Now Sucat, it would seem to me that you have completely discounted and assumed no value in the Short-Term Investments, Marketable Securities, Loan Receivable and Note Recievable that amount to some ($2,624,375 + $2,849.935 + $6,142,408 + $75,000 respectively) $11,691,718. When you add this number to the $14,653,391 we end up with $26,345,109 -- I would call this a very comfortable buffer with NO LONG TERM DEBT! Now Sucat, if you have been following ISM you will realize that they are very careful with their cash and try to do a mixture of cash and stock when acquiring properties and/or services. They have, historically, been able to achieve approximately 50% cash and 50% stock when acquiring services, and much higher stock to cash ratio when acquiring mineral properties.

Furthermore, the cost for acquiring Langmuir was $3,829,843 (incl $2M NSR) and exploration to date on Langmuir has cost $13,433,133 for a total of $17,262,976. The other mineral holdings (Desrosiers,Barton Syndicate, Cleaver, Douglas, and Jasper) have a total acquisition cost to date of $7,134,343 and total exploration costs to date of $3,239,002 for a total of $10,373,345.

So, Sucat, given this scenario ISM has some $26M in liquid, or near liquid, assets. ISM also realizes an ongoing return in investing those assets. ISM also acquired most of those properties outlined in the previous paragraph when ISM stock was much higher. However, they are still assets that have value, and if we simply assume that their value is their acquistion cost it provides ISM management with more leverage in the event they want to sell, spin-off, lease these assets. From this I would both deduce and concur with ISM management that there is minimal liquidity risk.

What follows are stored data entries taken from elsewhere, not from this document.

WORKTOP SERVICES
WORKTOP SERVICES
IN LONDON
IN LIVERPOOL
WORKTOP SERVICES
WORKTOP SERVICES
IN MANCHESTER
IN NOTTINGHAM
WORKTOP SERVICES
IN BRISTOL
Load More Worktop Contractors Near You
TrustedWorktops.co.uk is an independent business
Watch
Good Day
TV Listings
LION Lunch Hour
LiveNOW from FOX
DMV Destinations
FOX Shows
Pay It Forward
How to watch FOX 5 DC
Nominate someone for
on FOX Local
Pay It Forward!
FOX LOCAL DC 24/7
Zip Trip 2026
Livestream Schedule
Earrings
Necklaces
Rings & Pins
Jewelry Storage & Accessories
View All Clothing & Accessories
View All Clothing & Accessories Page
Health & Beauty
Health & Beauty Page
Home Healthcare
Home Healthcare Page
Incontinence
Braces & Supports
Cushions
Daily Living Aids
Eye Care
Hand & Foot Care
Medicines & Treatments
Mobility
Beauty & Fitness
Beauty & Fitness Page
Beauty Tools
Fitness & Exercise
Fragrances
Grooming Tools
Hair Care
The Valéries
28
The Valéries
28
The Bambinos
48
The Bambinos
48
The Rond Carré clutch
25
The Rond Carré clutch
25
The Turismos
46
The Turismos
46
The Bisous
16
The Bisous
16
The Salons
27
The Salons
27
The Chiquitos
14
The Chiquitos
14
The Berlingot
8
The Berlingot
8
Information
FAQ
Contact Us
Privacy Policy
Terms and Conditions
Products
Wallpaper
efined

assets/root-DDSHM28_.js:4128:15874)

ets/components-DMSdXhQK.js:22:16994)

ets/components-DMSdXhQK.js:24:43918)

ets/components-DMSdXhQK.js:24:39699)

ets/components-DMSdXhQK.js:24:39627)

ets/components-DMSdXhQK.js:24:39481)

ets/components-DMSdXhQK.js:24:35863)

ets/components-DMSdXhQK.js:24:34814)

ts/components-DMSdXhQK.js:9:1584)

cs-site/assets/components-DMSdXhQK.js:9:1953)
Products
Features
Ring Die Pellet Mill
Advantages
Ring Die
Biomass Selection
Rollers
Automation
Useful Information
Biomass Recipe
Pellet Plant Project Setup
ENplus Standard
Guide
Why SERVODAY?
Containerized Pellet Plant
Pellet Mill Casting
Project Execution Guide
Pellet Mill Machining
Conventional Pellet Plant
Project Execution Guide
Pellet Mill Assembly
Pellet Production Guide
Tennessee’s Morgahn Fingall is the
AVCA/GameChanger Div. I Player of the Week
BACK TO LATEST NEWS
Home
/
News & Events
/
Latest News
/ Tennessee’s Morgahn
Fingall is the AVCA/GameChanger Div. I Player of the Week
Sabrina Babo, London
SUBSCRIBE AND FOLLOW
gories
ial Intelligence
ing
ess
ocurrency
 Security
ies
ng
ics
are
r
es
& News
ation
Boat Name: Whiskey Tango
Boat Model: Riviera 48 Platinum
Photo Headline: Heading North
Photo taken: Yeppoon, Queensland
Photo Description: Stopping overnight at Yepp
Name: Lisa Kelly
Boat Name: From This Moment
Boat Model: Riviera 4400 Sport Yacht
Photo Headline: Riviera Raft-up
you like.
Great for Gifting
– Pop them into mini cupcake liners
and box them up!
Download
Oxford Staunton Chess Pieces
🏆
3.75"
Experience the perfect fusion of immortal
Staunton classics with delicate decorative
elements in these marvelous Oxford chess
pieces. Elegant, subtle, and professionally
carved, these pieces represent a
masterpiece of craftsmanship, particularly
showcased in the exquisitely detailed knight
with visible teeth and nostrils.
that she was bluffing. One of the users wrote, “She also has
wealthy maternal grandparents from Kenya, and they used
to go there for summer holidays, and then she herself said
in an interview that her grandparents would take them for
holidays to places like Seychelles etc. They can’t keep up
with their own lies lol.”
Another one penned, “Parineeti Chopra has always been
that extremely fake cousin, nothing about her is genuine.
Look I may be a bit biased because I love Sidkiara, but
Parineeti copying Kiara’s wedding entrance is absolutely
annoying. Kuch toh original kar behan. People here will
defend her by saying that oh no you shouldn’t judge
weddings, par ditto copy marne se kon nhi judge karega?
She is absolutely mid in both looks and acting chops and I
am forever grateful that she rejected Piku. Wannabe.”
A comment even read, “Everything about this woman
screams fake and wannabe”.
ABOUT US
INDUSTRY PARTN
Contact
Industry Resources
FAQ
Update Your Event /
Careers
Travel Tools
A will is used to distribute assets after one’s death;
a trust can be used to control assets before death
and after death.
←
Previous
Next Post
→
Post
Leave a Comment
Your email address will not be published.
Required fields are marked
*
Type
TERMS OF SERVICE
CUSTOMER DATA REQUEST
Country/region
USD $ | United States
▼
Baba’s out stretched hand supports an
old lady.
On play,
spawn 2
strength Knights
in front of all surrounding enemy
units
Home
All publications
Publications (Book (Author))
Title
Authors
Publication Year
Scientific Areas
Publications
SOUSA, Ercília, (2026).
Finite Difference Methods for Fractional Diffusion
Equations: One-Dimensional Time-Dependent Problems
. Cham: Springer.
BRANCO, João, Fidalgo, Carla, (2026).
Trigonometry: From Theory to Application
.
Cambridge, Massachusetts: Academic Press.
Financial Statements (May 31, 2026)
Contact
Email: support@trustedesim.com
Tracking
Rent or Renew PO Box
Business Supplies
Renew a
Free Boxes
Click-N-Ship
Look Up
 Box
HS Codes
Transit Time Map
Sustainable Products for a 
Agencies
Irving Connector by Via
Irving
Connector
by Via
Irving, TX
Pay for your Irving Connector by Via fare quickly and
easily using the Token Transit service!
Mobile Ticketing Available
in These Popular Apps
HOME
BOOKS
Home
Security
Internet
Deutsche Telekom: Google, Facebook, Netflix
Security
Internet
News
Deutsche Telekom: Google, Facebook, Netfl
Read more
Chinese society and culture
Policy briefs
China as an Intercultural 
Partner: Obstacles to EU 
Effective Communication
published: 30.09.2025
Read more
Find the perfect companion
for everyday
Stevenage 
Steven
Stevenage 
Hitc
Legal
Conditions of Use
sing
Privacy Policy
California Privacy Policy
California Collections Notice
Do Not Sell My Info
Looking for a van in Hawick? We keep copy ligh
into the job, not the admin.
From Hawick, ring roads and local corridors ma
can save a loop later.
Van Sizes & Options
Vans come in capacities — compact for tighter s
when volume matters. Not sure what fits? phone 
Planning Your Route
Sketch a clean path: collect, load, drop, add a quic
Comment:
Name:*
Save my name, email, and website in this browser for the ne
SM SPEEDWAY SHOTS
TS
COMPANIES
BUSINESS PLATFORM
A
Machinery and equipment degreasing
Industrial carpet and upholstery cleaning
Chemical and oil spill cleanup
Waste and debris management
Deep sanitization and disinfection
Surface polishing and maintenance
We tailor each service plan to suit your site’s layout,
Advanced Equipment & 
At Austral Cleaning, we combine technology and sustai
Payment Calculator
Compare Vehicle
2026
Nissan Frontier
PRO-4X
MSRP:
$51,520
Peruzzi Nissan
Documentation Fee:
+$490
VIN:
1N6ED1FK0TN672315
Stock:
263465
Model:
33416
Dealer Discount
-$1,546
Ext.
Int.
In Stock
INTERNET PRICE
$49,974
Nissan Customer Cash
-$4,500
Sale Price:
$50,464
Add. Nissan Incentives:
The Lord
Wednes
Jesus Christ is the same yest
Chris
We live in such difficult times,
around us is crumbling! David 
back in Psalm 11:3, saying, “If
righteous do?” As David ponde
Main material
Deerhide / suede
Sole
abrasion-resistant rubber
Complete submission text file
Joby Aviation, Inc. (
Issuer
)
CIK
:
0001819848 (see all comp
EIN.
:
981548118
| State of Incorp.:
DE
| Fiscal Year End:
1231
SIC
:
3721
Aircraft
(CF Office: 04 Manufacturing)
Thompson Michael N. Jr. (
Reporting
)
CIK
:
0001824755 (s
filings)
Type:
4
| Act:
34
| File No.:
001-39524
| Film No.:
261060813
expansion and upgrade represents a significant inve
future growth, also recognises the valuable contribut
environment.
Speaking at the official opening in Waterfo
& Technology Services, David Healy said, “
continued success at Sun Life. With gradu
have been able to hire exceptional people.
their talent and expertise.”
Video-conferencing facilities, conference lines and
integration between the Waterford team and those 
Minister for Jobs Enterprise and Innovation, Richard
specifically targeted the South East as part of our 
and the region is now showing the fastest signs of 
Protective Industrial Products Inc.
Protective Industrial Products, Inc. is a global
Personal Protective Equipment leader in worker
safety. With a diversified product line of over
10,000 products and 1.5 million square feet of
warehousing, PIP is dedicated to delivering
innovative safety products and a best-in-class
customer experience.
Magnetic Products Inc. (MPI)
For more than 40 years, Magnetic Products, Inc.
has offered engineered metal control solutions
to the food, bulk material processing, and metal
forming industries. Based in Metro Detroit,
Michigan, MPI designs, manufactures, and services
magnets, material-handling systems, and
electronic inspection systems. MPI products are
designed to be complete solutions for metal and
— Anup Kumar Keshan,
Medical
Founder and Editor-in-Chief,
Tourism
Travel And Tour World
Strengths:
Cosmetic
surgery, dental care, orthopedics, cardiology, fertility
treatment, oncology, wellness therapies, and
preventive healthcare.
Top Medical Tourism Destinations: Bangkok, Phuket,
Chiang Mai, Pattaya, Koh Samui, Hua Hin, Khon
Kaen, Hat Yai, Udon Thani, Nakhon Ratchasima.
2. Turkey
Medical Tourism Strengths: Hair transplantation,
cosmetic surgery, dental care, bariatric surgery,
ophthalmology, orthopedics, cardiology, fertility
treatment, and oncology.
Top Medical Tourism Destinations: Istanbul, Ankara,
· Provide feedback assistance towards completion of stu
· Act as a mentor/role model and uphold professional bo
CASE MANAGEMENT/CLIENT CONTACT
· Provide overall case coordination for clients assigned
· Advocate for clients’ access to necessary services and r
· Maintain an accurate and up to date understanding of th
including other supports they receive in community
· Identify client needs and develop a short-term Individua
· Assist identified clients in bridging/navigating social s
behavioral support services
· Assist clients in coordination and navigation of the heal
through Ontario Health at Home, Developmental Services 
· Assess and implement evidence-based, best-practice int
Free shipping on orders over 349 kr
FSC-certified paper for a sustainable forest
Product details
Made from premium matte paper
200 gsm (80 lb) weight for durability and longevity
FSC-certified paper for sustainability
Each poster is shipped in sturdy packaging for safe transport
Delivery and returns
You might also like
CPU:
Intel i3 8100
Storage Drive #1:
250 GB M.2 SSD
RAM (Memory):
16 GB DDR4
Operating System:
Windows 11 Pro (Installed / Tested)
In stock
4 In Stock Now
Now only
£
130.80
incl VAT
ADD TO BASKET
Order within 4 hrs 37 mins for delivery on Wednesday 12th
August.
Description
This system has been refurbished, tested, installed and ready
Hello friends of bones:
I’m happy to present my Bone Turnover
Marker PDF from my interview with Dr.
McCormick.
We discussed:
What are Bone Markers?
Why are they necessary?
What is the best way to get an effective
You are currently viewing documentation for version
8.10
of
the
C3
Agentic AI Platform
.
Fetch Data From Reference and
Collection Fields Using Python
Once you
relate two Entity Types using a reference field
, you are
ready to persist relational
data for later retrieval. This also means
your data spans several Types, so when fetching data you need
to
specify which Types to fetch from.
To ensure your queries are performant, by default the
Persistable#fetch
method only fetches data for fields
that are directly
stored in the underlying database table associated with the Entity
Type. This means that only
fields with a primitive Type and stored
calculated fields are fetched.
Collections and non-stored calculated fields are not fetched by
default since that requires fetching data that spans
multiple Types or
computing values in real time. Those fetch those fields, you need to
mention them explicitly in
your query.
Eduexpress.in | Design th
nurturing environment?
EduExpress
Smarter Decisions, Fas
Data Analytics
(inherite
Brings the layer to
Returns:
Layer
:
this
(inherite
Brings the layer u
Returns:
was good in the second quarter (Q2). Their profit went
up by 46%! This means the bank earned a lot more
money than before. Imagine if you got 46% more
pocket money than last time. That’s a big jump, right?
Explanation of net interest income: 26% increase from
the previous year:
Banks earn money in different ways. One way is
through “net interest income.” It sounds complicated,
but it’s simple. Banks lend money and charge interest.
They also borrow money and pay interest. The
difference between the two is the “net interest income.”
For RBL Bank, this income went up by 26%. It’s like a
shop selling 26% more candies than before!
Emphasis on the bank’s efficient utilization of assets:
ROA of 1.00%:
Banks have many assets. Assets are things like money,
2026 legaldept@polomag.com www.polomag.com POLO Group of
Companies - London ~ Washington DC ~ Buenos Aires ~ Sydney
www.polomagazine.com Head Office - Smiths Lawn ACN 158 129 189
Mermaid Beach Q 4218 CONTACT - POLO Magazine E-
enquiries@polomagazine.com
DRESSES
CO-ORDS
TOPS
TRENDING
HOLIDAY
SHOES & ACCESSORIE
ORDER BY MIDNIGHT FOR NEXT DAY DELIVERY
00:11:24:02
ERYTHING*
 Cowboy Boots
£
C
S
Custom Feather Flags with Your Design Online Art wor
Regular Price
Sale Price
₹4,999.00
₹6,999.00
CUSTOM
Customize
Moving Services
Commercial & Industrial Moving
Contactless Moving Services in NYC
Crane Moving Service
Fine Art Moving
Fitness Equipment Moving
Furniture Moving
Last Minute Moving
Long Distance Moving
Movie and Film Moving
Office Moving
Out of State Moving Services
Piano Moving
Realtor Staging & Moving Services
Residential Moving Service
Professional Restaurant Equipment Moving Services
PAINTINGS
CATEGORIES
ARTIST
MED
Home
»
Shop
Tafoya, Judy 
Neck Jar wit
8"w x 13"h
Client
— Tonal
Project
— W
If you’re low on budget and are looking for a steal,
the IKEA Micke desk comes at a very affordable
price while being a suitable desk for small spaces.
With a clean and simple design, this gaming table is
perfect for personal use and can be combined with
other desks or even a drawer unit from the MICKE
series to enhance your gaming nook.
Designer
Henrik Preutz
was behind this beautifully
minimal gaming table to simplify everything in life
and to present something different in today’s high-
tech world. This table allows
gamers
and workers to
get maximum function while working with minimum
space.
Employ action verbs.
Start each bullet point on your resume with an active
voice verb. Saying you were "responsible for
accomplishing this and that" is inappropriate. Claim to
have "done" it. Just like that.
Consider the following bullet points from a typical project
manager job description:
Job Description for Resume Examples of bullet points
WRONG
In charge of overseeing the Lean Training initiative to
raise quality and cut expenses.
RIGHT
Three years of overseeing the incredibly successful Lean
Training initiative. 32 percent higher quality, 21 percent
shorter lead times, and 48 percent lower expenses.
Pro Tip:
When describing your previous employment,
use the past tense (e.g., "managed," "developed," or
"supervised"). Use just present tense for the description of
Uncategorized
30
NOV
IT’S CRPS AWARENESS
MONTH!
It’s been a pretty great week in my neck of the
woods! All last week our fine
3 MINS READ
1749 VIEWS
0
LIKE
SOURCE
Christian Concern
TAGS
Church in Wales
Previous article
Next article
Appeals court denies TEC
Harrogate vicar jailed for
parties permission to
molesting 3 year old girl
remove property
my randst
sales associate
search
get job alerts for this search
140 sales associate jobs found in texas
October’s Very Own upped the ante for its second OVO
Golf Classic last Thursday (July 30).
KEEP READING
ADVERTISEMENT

So, Sucat, what is your take on these numbers? They are all available on SEDAR and I would strongly disagree with your assessment of 2 to 3 years, I would place it conservatively at 5+ years, but realistically it is well beyond that! That is more than enough time to make some significant mineral discoveries.

aatozz

P.S. $26,345,109 in liquid, or near liquid, assets divided in 72.4M shares amounts to $.36/share. The Mineral holdings at a total of $27,636,621 divided into 72.4M shares amounts to $0.38/share. Together, the two amount to a book value of $0.74/share as there is no long term debt!